### WHAT YOU WILL DO
Within the records, tally the lines that contain "Ayuntamiento" and reply with that number only.
Start of PROVIDED MATERIAL
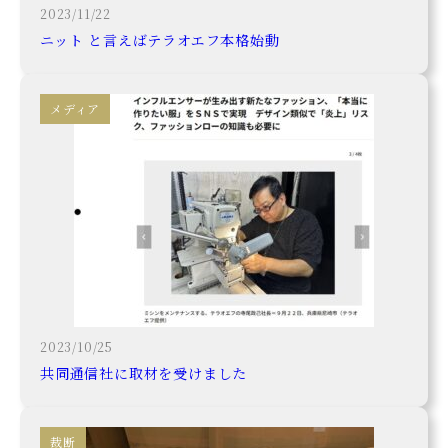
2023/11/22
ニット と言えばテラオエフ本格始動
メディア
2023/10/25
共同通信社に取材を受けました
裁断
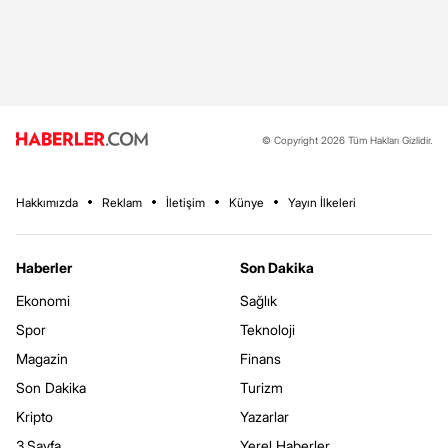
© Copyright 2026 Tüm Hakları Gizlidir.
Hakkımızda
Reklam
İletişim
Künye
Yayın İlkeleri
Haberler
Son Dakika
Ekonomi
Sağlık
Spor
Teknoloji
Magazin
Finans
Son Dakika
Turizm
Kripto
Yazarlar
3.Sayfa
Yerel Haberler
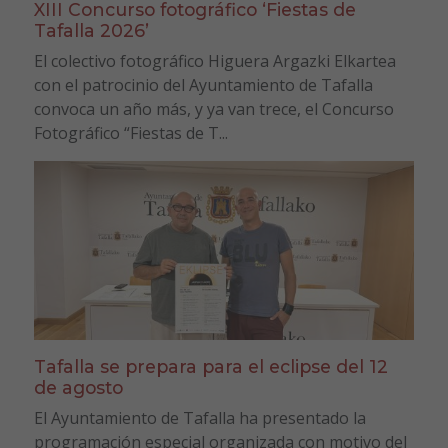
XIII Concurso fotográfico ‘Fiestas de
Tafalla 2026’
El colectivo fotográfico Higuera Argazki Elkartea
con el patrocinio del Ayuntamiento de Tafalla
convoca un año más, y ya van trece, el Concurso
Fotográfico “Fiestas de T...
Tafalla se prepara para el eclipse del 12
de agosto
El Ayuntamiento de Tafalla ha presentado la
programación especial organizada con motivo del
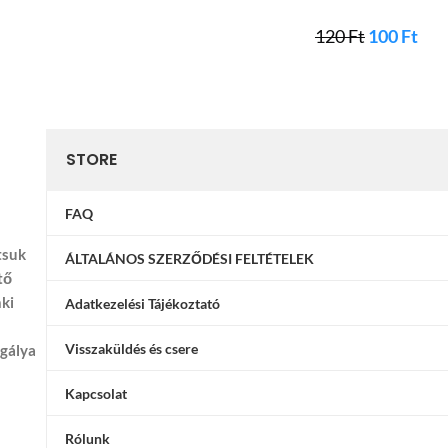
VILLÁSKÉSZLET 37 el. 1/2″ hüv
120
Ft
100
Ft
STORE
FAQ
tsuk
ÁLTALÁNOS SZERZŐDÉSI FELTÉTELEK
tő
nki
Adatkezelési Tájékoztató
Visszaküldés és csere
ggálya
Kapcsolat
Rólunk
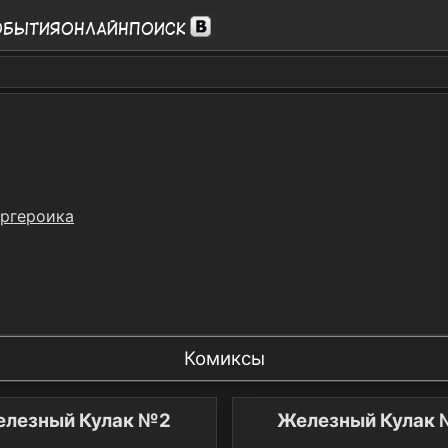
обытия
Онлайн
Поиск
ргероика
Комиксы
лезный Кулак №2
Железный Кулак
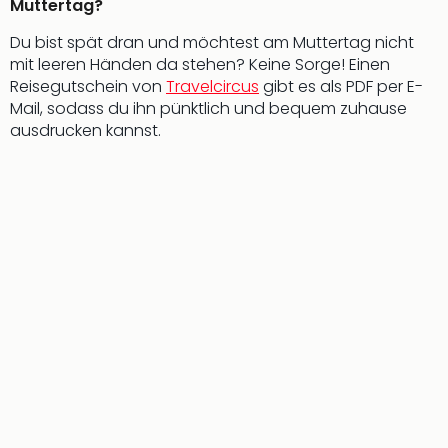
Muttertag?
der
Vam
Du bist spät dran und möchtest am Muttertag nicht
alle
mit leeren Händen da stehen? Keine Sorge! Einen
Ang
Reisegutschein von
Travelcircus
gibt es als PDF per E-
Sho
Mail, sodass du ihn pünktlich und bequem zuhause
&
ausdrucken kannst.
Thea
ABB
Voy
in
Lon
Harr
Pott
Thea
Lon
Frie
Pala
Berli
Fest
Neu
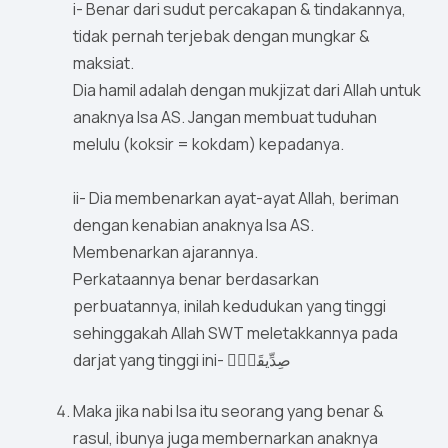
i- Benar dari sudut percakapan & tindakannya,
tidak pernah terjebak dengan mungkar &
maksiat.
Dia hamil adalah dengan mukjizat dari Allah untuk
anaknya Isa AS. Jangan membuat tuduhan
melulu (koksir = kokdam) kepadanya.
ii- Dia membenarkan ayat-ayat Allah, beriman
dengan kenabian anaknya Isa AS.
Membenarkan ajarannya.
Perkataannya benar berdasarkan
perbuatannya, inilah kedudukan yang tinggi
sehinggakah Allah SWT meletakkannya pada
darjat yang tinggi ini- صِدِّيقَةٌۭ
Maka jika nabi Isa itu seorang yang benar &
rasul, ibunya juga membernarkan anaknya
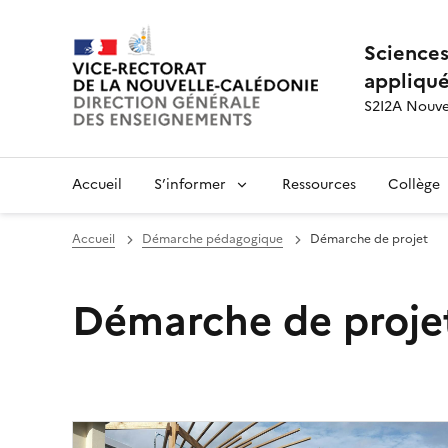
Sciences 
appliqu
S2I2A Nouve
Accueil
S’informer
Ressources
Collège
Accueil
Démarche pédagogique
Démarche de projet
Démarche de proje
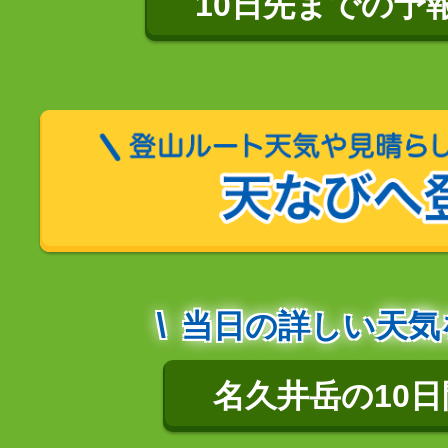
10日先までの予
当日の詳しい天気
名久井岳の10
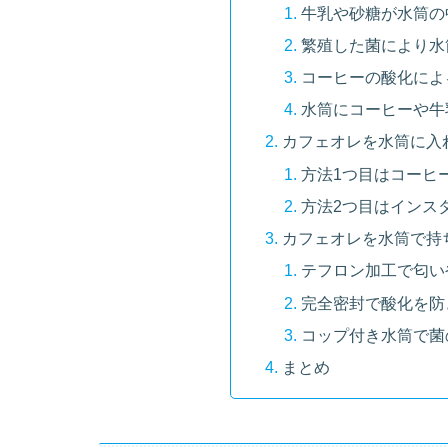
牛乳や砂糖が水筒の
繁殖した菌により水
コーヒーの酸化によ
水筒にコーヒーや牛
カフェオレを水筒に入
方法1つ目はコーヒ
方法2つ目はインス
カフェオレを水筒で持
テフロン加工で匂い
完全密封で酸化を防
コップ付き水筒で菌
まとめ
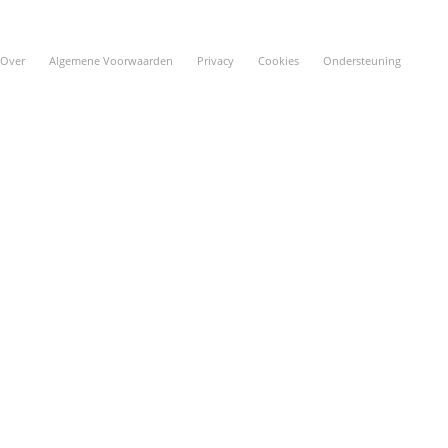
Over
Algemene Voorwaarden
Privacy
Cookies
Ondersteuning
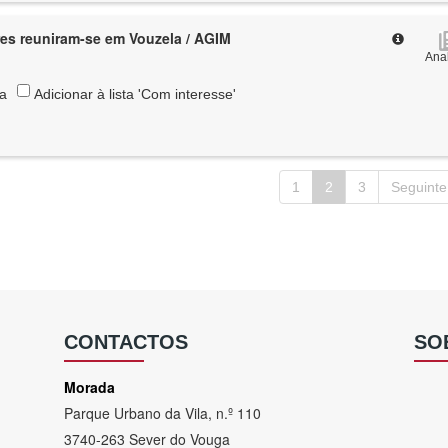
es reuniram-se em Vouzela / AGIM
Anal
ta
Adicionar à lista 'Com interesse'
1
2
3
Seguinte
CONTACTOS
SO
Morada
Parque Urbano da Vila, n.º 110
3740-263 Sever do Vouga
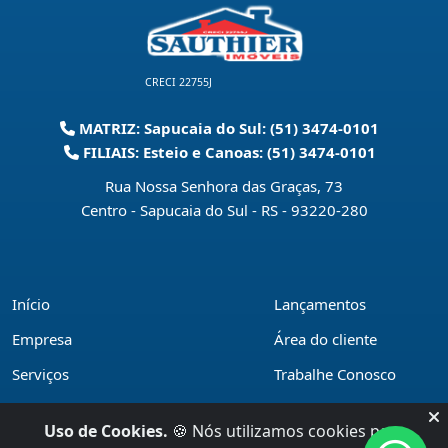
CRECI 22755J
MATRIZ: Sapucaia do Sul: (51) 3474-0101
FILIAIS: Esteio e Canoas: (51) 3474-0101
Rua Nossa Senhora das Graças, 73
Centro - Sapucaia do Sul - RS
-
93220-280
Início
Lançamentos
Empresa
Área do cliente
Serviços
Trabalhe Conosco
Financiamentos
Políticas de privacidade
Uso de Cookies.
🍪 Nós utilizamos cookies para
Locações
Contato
End of PROVIDED MATERIAL
Start of PROVIDED MATERIAL
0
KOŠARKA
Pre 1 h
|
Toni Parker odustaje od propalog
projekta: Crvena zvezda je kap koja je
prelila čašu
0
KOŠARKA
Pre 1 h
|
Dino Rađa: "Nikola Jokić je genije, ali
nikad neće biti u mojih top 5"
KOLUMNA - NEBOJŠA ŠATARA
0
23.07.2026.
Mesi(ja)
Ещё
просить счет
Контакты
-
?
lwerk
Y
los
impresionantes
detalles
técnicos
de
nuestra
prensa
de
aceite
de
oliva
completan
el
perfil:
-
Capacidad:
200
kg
End of PROVIDED MATERIAL
### THE COMPLETED TASK
2